● **Work request**
Start with the first line of the records below. Output each line exactly, ending with the one that contains "Hardwick Primary School".
---- The records
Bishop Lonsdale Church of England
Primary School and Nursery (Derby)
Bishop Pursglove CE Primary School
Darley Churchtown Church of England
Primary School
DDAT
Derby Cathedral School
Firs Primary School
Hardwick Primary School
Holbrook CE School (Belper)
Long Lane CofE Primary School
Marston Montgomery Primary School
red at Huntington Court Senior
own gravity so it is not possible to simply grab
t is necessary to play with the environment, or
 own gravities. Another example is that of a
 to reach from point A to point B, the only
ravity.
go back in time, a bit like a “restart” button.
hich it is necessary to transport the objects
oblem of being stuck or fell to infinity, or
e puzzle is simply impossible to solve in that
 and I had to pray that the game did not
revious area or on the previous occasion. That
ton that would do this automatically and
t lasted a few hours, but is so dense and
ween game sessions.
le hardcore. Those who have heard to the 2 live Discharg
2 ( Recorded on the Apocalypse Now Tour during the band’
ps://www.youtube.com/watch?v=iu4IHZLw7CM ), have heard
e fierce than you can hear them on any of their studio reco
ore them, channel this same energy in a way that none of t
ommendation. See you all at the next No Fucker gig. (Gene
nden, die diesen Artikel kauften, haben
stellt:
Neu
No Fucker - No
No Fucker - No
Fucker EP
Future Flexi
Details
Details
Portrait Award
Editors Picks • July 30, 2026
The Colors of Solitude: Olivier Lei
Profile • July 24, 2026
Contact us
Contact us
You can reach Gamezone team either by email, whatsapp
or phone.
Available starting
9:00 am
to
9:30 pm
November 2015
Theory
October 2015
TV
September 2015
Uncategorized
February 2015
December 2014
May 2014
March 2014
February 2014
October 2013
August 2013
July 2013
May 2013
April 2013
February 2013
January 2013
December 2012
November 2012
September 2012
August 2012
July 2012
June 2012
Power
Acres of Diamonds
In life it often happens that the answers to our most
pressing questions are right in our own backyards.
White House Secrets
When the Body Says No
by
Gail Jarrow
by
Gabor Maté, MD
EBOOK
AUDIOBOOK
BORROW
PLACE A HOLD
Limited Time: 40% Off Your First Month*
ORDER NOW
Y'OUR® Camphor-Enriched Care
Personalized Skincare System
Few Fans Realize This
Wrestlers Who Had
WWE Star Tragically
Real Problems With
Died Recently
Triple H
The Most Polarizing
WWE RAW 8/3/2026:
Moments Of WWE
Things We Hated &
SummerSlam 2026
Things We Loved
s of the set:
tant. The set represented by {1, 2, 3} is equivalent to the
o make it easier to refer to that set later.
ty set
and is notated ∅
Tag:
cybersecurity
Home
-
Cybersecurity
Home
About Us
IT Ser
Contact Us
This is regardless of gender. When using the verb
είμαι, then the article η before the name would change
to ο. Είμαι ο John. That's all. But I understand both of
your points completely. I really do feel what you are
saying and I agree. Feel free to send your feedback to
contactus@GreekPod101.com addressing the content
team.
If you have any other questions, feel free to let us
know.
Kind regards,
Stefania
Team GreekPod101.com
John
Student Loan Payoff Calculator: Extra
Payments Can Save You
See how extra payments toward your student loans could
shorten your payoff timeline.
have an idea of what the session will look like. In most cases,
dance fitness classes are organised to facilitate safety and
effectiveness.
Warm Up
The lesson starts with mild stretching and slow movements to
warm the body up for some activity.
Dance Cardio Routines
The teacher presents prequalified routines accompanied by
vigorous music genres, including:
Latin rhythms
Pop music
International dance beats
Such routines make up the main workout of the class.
--------
● **Solved exercise**
Bishop Lonsdale Church of England
Primary School and Nursery (Derby)
Bishop Pursglove CE Primary School
Darley Churchtown Church of England
Primary School
DDAT
Derby Cathedral School
Firs Primary School
Hardwick Primary School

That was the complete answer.